Was wäre, wenn es morgen kein Wasser mehr gäbe?

Eine Frage mit der wir uns, wenn wir ehrlich sind, im Alltag doch eher selten beschäftigen. Schnell ist der Wasserhahn aufgedreht und man springt unter die morgendliche Dusche.

Wasser – ohne Zweifel ein wichtiges und kostbares Gut. Sicherlich mit ein Grund warum sich Augsburg für das UNESCO-Welterbe bewirbt. Passend dazu möchte das Staatstheater Augsburg mit Kollegen aus Südafrika ein Stück zum Thema Wasser mit dem Arbeitstitel „World Heritage / Sharitage: Water“ inszenieren. Das Stück wird durch Mittel aus dem TURN-Fonds der Kulturstiftung des Bundes gefördert.

Im November 2018 reiste die Augsburger Regisseurin Dorothea Schroeder mit Andreas Hilger (Autor) und einem ausgewählten Team nach Kapstadt.

Hier trafen sie auch auf Ihren neuen Kooperationspartner – das Figuren-Ensemble Ukwanda Puppet & Designs Art Collective, welches ihren Ursprung in der weltberühmten Handspring Puppet Company hat.

In Südafrika konnten sie viele Eindrücke sammeln. Nicht immer fanden sie die schöne heile Welt vor, die wir gerne mal mit Kapstadt und Südafrika verbinden. Gibt es in den Reichenviertel Wasser gern im Überfluss, so müssen die Bewohner in den Armenviertel sog. Townships mit Kanistern für ihr Trinkwasser anstehen.

Andreas Hilger war sehr beeindruckt und bewegt u. a. von dem Städtchen Barrydale. Der dort fließende Fluss dient vielen Grundbesitzern als „Waschanlage, Abfluss“ ungeachtet, dass genau dieser Fluss die einzige Heimat des Redfin (Fisch) ist.

Die Ideen sollen beidseitig sprudeln. Und dies funktioniert am besten wenn man Land und Leute zusammenbringt. In diesem Fall auch Flüsse, Seen und Brunnen auf die Sightseeingtour ganz oben stehen hat. Daher durften die Augsburger viele Flugstunden später auch endlich die südafrikanischen Künstler in Deutschland begrüßen.

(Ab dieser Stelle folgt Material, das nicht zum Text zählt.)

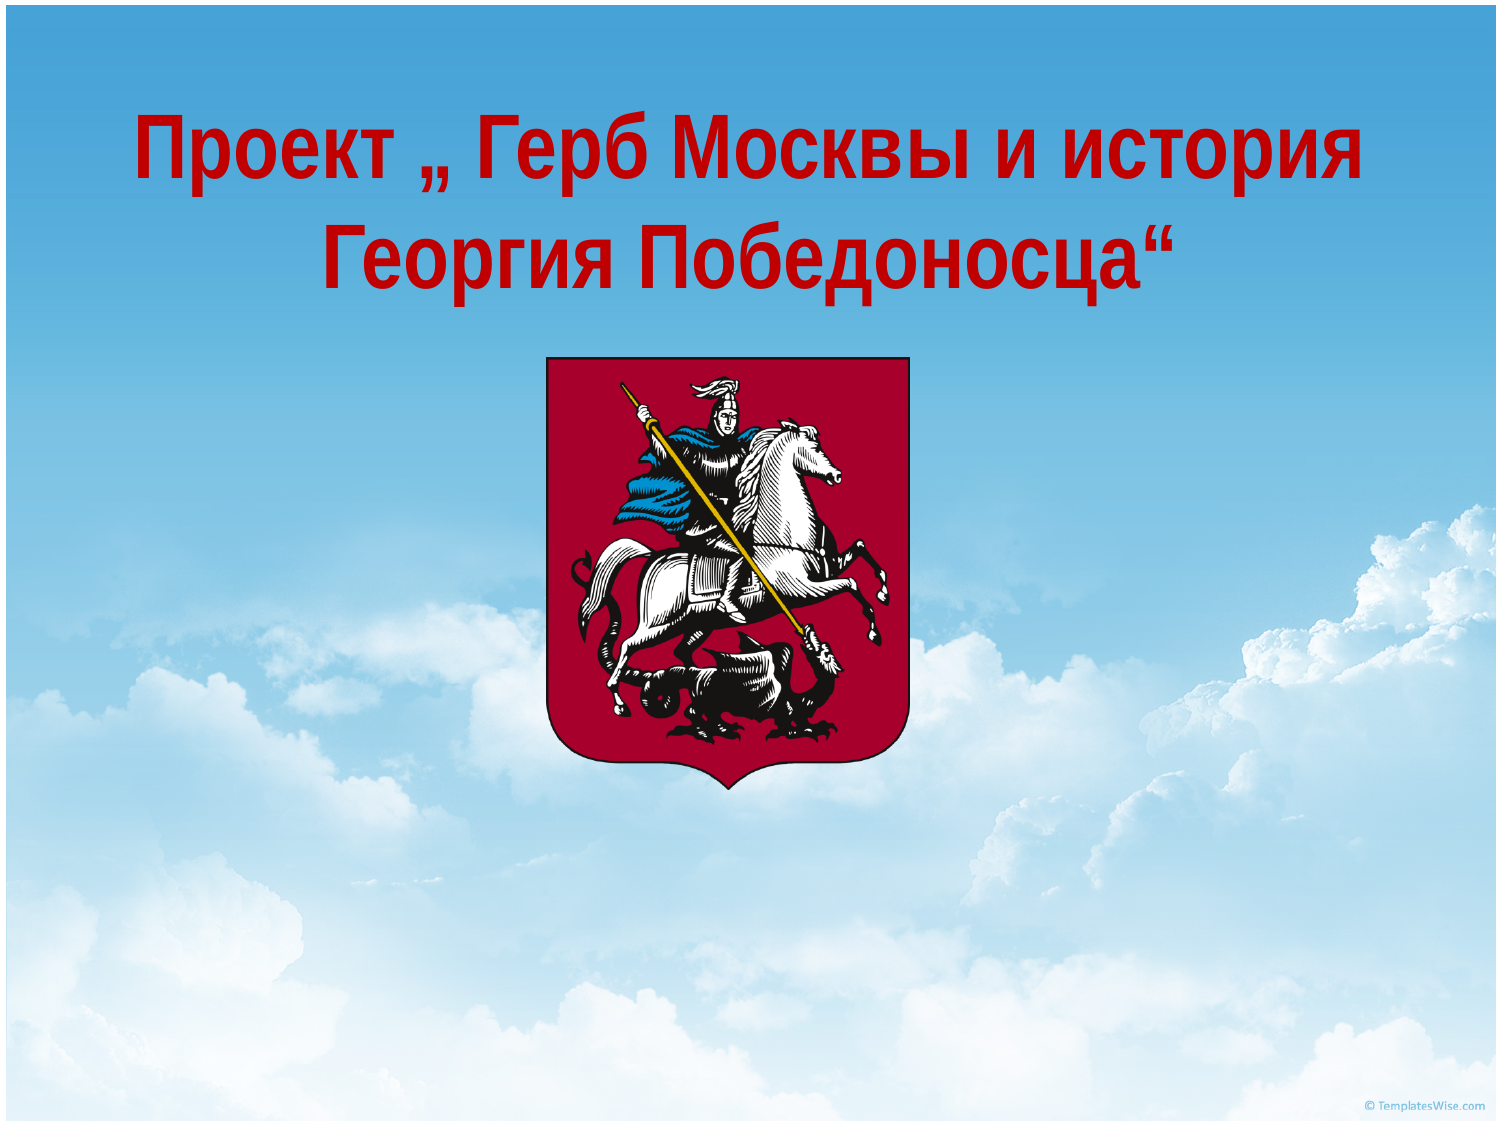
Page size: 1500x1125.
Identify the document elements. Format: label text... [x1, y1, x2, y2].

picture [0, 0, 1500, 1125]
title Проект „ Герб Москвы и история Георгия Победоносца“ [112, 75, 1388, 318]
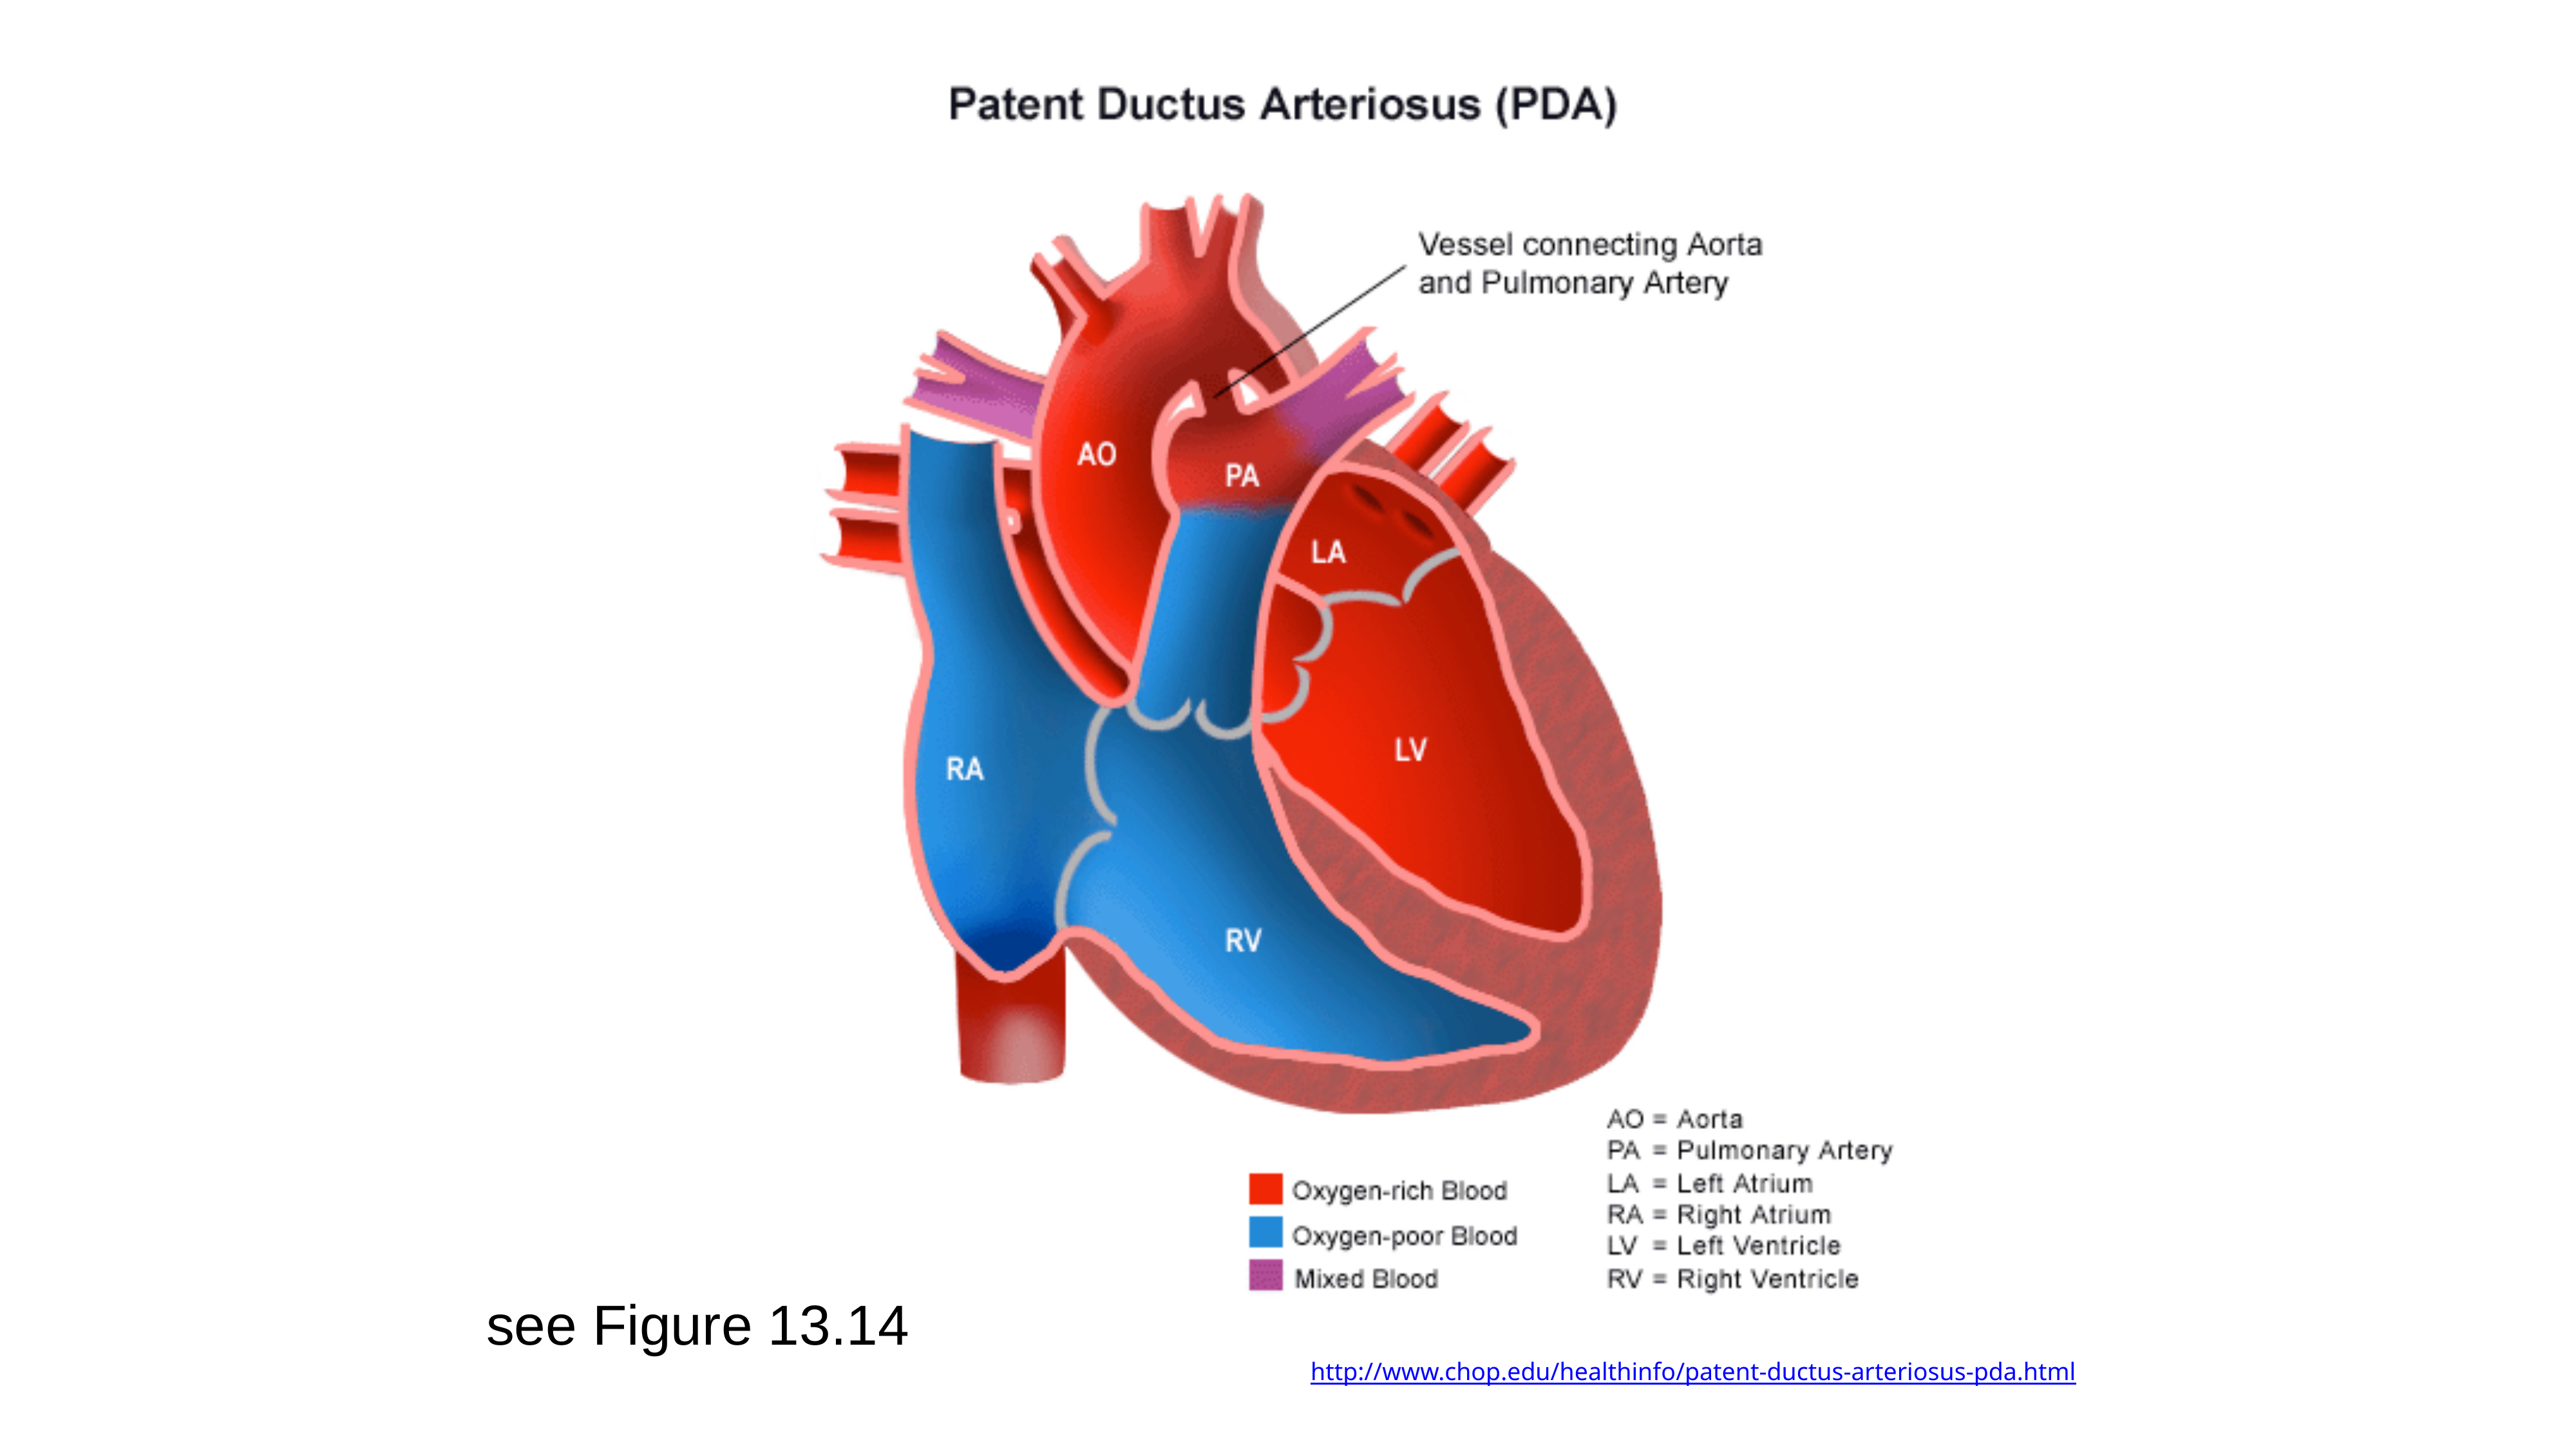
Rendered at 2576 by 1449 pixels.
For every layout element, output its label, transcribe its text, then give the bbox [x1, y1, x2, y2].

picture [654, 50, 1918, 1316]
text_box http://www.chop.edu/healthinfo/patent-ductus-arteriosus-pda.html [1294, 1349, 2093, 1397]
text_box see Figure 13.14 [470, 1281, 926, 1364]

JPF6625 Was wäre, wenn es morgen kein Wasser mehr gäbe? Augsburg Stadt Kunst & Kultur News | Presse Augsburg
Thomas Prazak, Thando Doni, Sipho Ngxola, Hinten von links nach rechts:Lyuanda Nogodlwana, Karoline Stegemann, Siphokazi Mpofu | Foto: Jan-Pieter Fuhr

Mitte Februar fand im martini Park ein Come-Together statt. Die Schauspieler und die Puppenspieler konnten sich das erste Mal persönlich kennenlernen und ließen den kreativen Strom sofort freien Lauf.

Der Schauspieler Thomas Prazak ist auch schon sehr gespannt auf die Zusammenarbeit. An so einem Projekt nimmt man schließlich nicht jeden Tag teil.

Es bleibt noch offen, in welcher Sprache das Stück aufgeführt wird. Auch ist möglich, dass die Schauspieler mit den Puppen so intensive Bilder erschaffen, dass diese für sich sprechen.

Im Juli 2019 wird das ganze deutsche Ensemble nach Südafrika fliegen. Sie können nochmals die beeindruckenden Puppen in Lebensgröße, welche teils nur von Stoffen und Rohren zusammengehalten werden, bewundern und gemeinsam weiter am Stück arbeiten.

Die Proben werden auf beiden Kontinenten stattfinden. Die Uraufführung in Südafrika ist nach der Spielzeit in Augsburg für 2020 geplant.

Man darf gespannt sein wie diese zwei Quellen aus Schauspielern und Puppen in einem Stück ineinanderfließen.